笑いながら西谷を指差し、完全に彼をバカにしている。
「なんで叫んだんですか?」
「何…いまの…」
「ブフーっ!」
それを発端に次々と時が動き出した。
影山は今の行為を只単に疑問に感じ、月島は完全にドン引き、山口は笑いを堪えられず吹き出している。
「影山・月島・山口、まとめて説教してやる!屈め!いや座れ!俺の目線より下に来い!」
そんな彼らの反応を見た西谷は怒号を響かせる。
ただ、日向だけは目をキラキラさせて西谷を見ていた。
自分の苦手なレシーブを綺麗に決めて、尚且つ一回転までしてしまうのだから憧れの眼差しになるのは必然的だ。
「(日向くんと夕くんの2ショットいいなぁ。可愛い、間に挟まりたい、一緒に手繋いで買い物行きたい。)」
碧はそんな西谷と日向の小さい組を見て良からぬことを考えている。
もちろん顔には出していない。
表情はいつものキリッとしたイケメン顔だ。
「碧、いま絶対変なこと考えてたでしょ」
「え?、そんなことないですよ」
「顔に書いてあるよ」
近くにいた菅原にじっと見られていると思ったら、いたずらっ子のような笑みでツンと頬をつつかれた。
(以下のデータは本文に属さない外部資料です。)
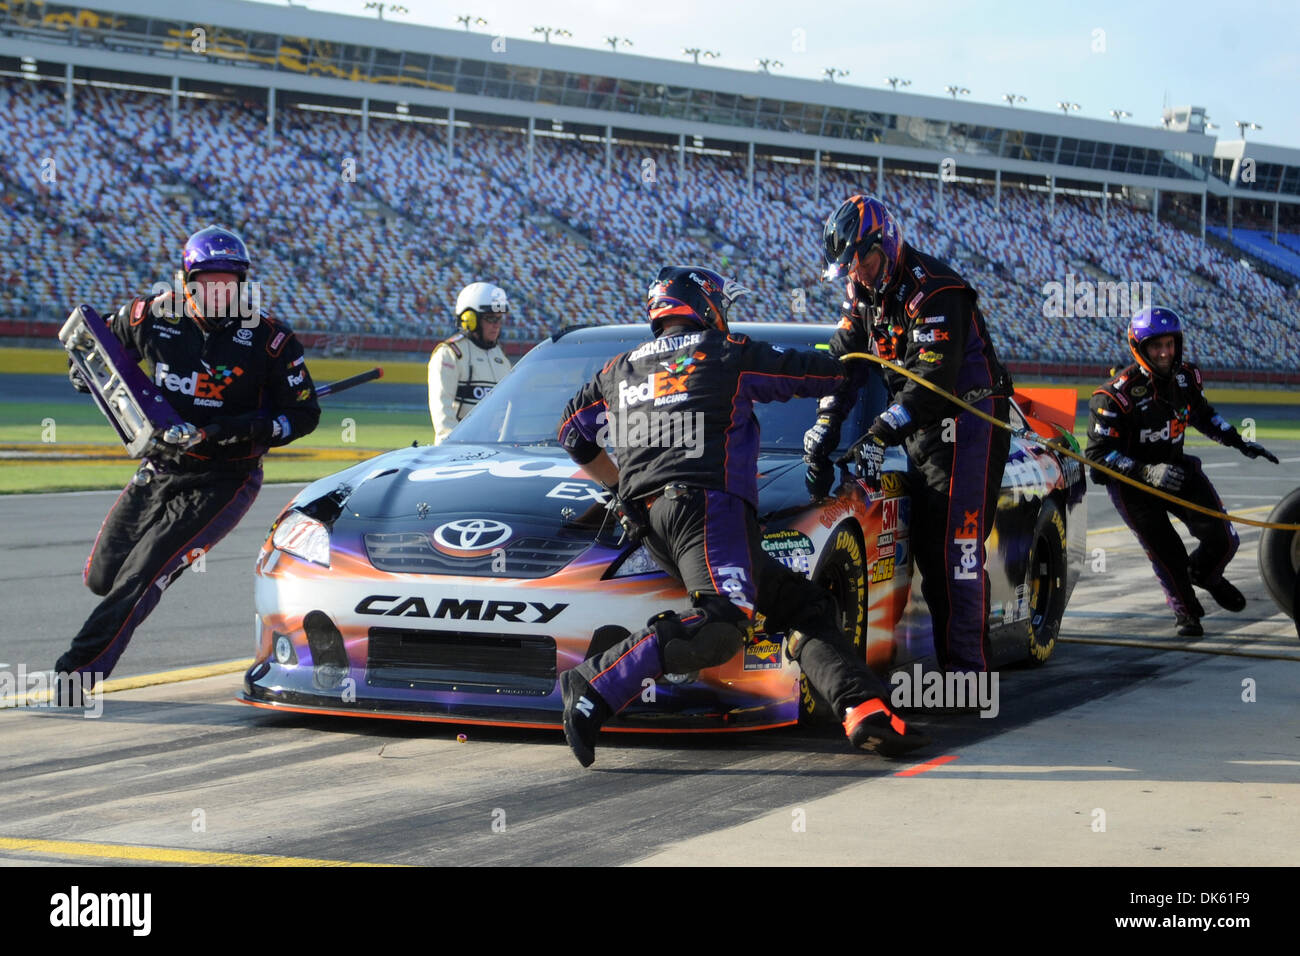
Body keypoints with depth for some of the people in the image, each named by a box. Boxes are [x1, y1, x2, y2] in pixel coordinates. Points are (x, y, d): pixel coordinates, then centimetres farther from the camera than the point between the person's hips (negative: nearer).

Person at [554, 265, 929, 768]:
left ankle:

端から見たらまるで恋人同士のような雰囲気だが、彼女らはそんな関係ではない。(もしかしたらそれ以上かもしれない)
ガラララッ――――
「お疲れさまー」
そんな騒ぎの中、顧問の武田が体育館の扉を開けた。
一同の視線がそちらに集まり、澤村の号令と共に彼のもとに一斉に駆け出す。
碧も菅原の隣に並び、彼らと同じように背筋を伸ばした。
「今年もみんなやるんだよね?G・W(ゴールデンウィーク)合宿!!」
そう言えば去年もやったな、と碧はちょうど一年前の事を思い返した。
どこから情報が漏れたのか、合宿所に女子が集まり大変なことになったのを鮮明に思い出し顔をひきつらせる。
「それでね、」
そわそわと、何やら嬉しさをこらえるかのように武田はメガネをくいっ、と上げて彼らに言い放った。
「合宿最終日、練習試合を組めました!!」
ここにいる全員に確かに聞こえるよう武田は声を張ると、その言葉に部員の誰もが目を丸くした。
「武ちゃん頼もしいな!」
「あ、相手は…」
土下座だけが取り柄かと思ったがそうでもないようだ。
一瞬ざわりと沸き立った体育館内が静かになったことを確認すると、武田はスゥ、っと一呼吸置いて静かに口を開いた。
「東京の古豪、『音駒高校』」
『東京』という単語に、1生は驚いたが、2、3年生は『音駒』という単語にピクリと反応を示した。
碧も聞いたことのあるその名前を、必死に脳内で検索をかける。
「”音駒”ってあの、ずーっと烏野と因縁のライバルだったっていう…」
ああ、そうだ。
昔、烏養監督が現役で烏野が全国大会へ出場していた頃、その音駒高校とよく練習試合をしていたと聞いたことがある。
確か通称、
「『ネコ』」
「その通り」
思わず口に出た言葉に、武田は深く頷いた。
「名勝負、”ネコ対烏!ゴミ捨て場の決戦”つって」
「それ、本当に名勝負だったんですか」
当時の練習試合風景を揶揄した言葉が明らかに悪口にしか聞こえなく、さすがの碧も苦笑いを浮かべる。
誰がつけたかは知らないが、もう少しまともな表現はなかったのだろうか。
「でも、暫く接点なかったのにどうして今?」
澤村の言うとおり、確か烏養監督が引退してからそれまで接点のあった学校と疎遠になってしまい、それ故に烏野は『飛べない烏』と言われていたはずだ。
「うん、詳しいことはまたあとで話すけど、音駒高校っていう好敵手の存在を聞いてね、どうしても”因縁の再戦”をやりたかったんだ」
そう言った彼の顔はいつもの頼りないものとは違い、一種の賭けに出た、覚悟を決めた男の表情をしていた。